Researchers developed a lidar system that uses quantum detection technology to capture 3D images while underwater. They demonstrated the technology by taking a 3D image (left) of a pipe (right). The scan was obtained in low scattering conditions with the single-photon system submerged in a tank. [Image: A. Maccarone, Heriot-Watt University] [Enlarge image]
Researchers in the United Kingdom, France and Spain have created an underwater lidar system that can capture 3D images in real time (Opt. Express, doi: 10.1364/OE.487129). While similar demonstrations have been performed with the optical setup outside a water tank, the current prototype successfully obtained three-dimensional videos of moving targets while completely submerged.
The novel technology, which is based on single-photon detection, could be used to inspect underwater installations such as offshore wind farms, to monitor or survey submerged archaeology sites, or for security and defense applications.
Leveraging single-photon detection
High-resolution optical imaging in turbid water remains challenging due to absorption and scattering, which cause significant signal attenuation in relatively short propagation distances. In previous work, Aurora Maccarone, Heriot-Watt University, UK, and her colleagues reported the first use of single-photon detection techniques for underwater imaging, which allows very high penetration through murky water.
“By measuring the time of flight of the light pulses, we were able to reconstruct three-dimensional images of underwater objects,” said study author Maccarone. “This [latest study] represents an advancement as, to the best of our knowledge, this is the first prototype of a fully submerged imaging system based on quantum detection technologies.”
Earlier experiments by her team and other groups were always performed in carefully controlled laboratory conditions, with the optical setup placed outside a water tank and data analysis performed offline. Now, not only is the optical setup underwater, but hardware and software developments made by Maccarone and her colleagues allow 3D images to be reconstructed in real time.

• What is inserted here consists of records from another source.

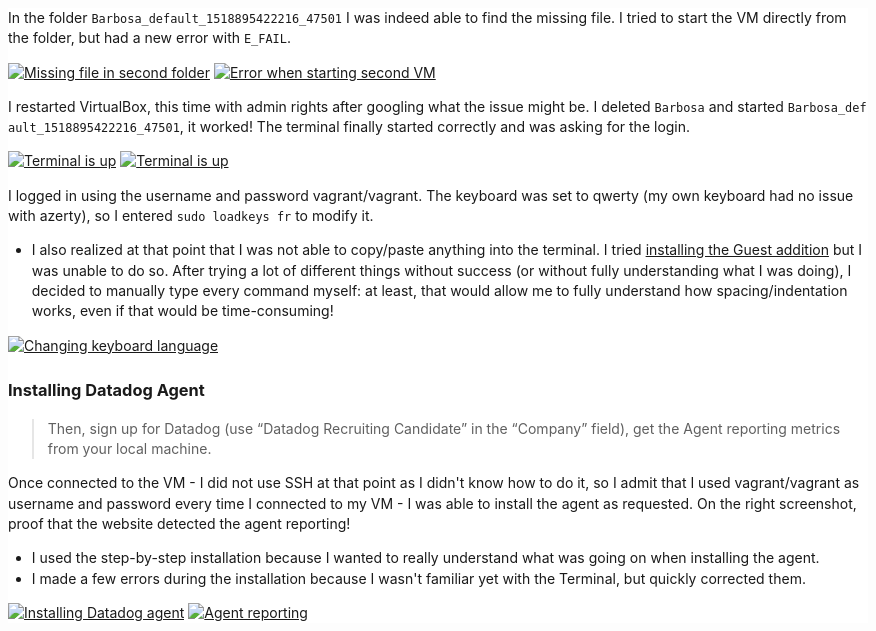 
In the folder `Barbosa_default_1518895422216_47501` I was indeed able to find the missing file. I tried to start the VM directly from the folder, but had a new error with `E_FAIL`.

<a href="https://i.imgur.com/VR2BvdW.jpg" title="Missing file in second folder">
<img src="https://i.imgur.com/VR2BvdW.jpg" width="400" height="217" alt="Missing file in second folder"></a>

<a href="https://i.imgur.com/AoTVEze.jpg" title="Error when starting second VM">
<img src="https://i.imgur.com/AoTVEze.jpg" width="400" height="217" alt="Error when starting second VM"></a>

I restarted VirtualBox, this time with admin rights after googling what the issue might be. I deleted `Barbosa` and started `Barbosa_default_1518895422216_47501`, it worked! The terminal finally started correctly and was asking for the login.

<a href="https://i.imgur.com/v1KAg38.jpg" title="Terminal is up">
<img src="https://i.imgur.com/v1KAg38.jpg" width="400" height="217" alt="Terminal is up"></a>

<a href="https://i.imgur.com/6F1Eqag.jpg" title="Terminal is up">
<img src="https://i.imgur.com/6F1Eqag.jpg" width="400" height="217" alt="Terminal is up"></a>

I logged in using the username and password vagrant/vagrant. The keyboard was set to qwerty (my own keyboard had no issue with azerty), so I entered `sudo loadkeys fr` to modify it.
- I also realized at that point that I was not able to copy/paste anything into the terminal. I tried [installing the Guest addition](https://askubuntu.com/questions/22743/how-do-i-install-guest-additions-in-a-virtualbox-vm/22745#22745) but I was unable to do so. After trying a lot of different things without success (or without fully understanding what I was doing), I decided to manually type every command myself: at least, that would allow me to fully understand how spacing/indentation works, even if that would be time-consuming!

<a href="https://i.imgur.com/1Wv51kb.jpg" title="Changing keyboard language">
<img src="https://i.imgur.com/1Wv51kb.jpg" width="400" height="217" alt="Changing keyboard language"></a>

### Installing Datadog Agent

> Then, sign up for Datadog (use “Datadog Recruiting Candidate” in the “Company” field), get the Agent reporting metrics from your local machine.


Once connected to the VM - I did not use SSH at that point as I didn't know how to do it, so I admit that I used vagrant/vagrant as username and password every time I connected to my VM - I was able to install the agent as requested. On the right screenshot, proof that the website detected the agent reporting!
 - I used the step-by-step installation because I wanted to really understand what was going on when installing the agent.
 - I made a few errors during the installation because I wasn't familiar yet with the Terminal, but quickly corrected them.

<a href="https://i.imgur.com/9LTUJC6.jpg" title="Installing Datadog agent">
<img src="https://i.imgur.com/9LTUJC6.jpg" width="400" height="217" alt="Installing Datadog agent"></a>

<a href="https://i.imgur.com/BlhpbYG.jpg" title="Agent reporting">
<img src="https://i.imgur.com/BlhpbYG.jpg" width="400" height="217" alt="Agent reporting"></a>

Moving the prototype underwater
The system included a green pulsed laser (532 nm, 20 MHz) for illumination and an ultra-sensitive array (192 × 128 pixels) of single-photon avalanche diodes for detection, along with a fiber collimation package, optical diffuser, lenses and bandpass filters. By measuring the return time of the reflected light, the distance to the target could be accurately measured.

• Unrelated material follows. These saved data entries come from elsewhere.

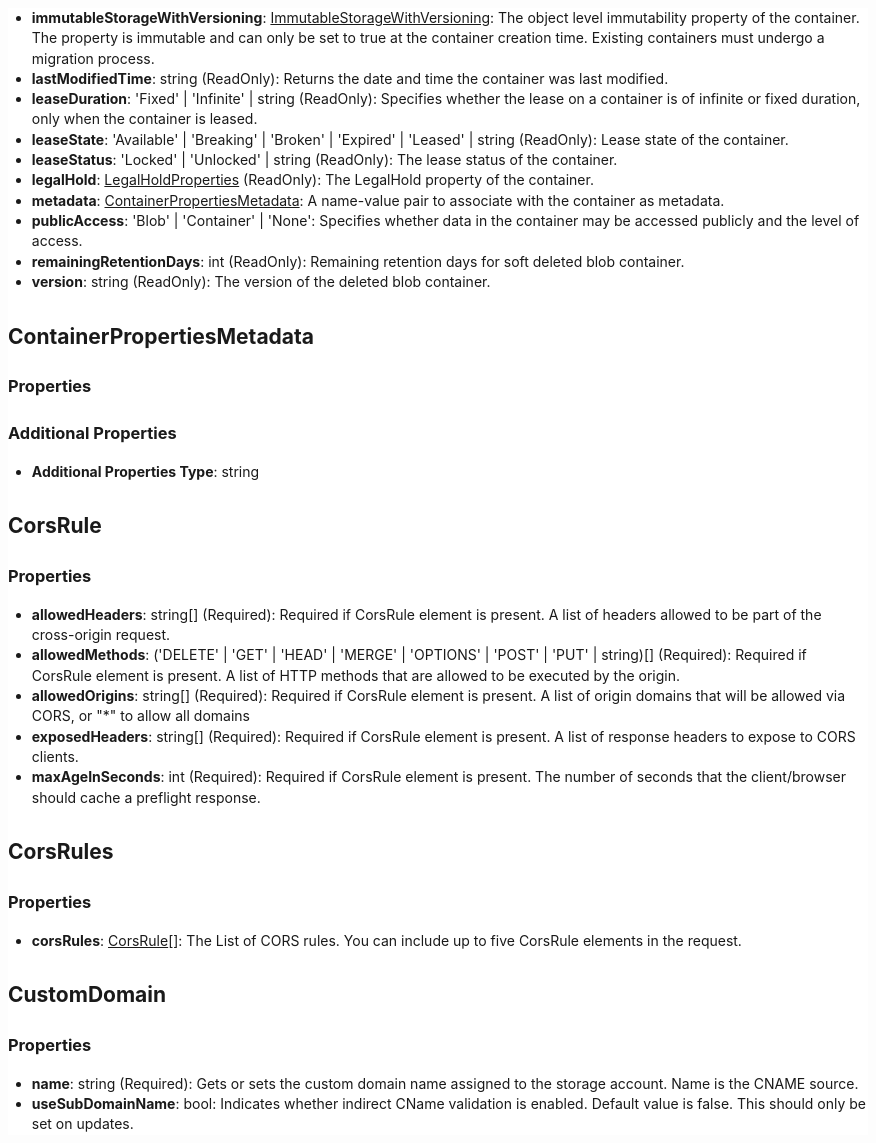 * **immutableStorageWithVersioning**: [ImmutableStorageWithVersioning](#immutablestoragewithversioning): The object level immutability property of the container. The property is immutable and can only be set to true at the container creation time. Existing containers must undergo a migration process.
* **lastModifiedTime**: string (ReadOnly): Returns the date and time the container was last modified.
* **leaseDuration**: 'Fixed' | 'Infinite' | string (ReadOnly): Specifies whether the lease on a container is of infinite or fixed duration, only when the container is leased.
* **leaseState**: 'Available' | 'Breaking' | 'Broken' | 'Expired' | 'Leased' | string (ReadOnly): Lease state of the container.
* **leaseStatus**: 'Locked' | 'Unlocked' | string (ReadOnly): The lease status of the container.
* **legalHold**: [LegalHoldProperties](#legalholdproperties) (ReadOnly): The LegalHold property of the container.
* **metadata**: [ContainerPropertiesMetadata](#containerpropertiesmetadata): A name-value pair to associate with the container as metadata.
* **publicAccess**: 'Blob' | 'Container' | 'None': Specifies whether data in the container may be accessed publicly and the level of access.
* **remainingRetentionDays**: int (ReadOnly): Remaining retention days for soft deleted blob container.
* **version**: string (ReadOnly): The version of the deleted blob container.

## ContainerPropertiesMetadata
### Properties
### Additional Properties
* **Additional Properties Type**: string

## CorsRule
### Properties
* **allowedHeaders**: string[] (Required): Required if CorsRule element is present. A list of headers allowed to be part of the cross-origin request.
* **allowedMethods**: ('DELETE' | 'GET' | 'HEAD' | 'MERGE' | 'OPTIONS' | 'POST' | 'PUT' | string)[] (Required): Required if CorsRule element is present. A list of HTTP methods that are allowed to be executed by the origin.
* **allowedOrigins**: string[] (Required): Required if CorsRule element is present. A list of origin domains that will be allowed via CORS, or "*" to allow all domains
* **exposedHeaders**: string[] (Required): Required if CorsRule element is present. A list of response headers to expose to CORS clients.
* **maxAgeInSeconds**: int (Required): Required if CorsRule element is present. The number of seconds that the client/browser should cache a preflight response.

## CorsRules
### Properties
* **corsRules**: [CorsRule](#corsrule)[]: The List of CORS rules. You can include up to five CorsRule elements in the request.

## CustomDomain
### Properties
* **name**: string (Required): Gets or sets the custom domain name assigned to the storage account. Name is the CNAME source.
* **useSubDomainName**: bool: Indicates whether indirect CName validation is enabled. Default value is false. This should only be set on updates.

The prototype achieved images of stationary targets at distances of 3 m, as well as real-time 3D video demonstrations of moving targets at 10 frames per second.
“The array of single-photon detectors gives the advantage of ultrafast low-light event detection, reducing considerably the time for operations in photon-starved environments, as in deep water,” said Maccarone.
After assembling and testing the optical setup on a laboratory bench, the researchers moved the equipment to a large water tank (4 × 3 × 2 m). They submerged the system in water and added a scattering agent in a controlled manner to make the water more turbid. The prototype achieved images of stationary targets at distances of 3 m, as well as real-time 3D video demonstrations of moving targets at 10 frames per second.
“Currently, the main challenge is to understand how to reduce the size of each component in order to integrate the imaging system on an underwater vehicle,” Maccarone said. “We are collaborating with industry to find a suitable solution to make this possible without compromising on the performance of the system.”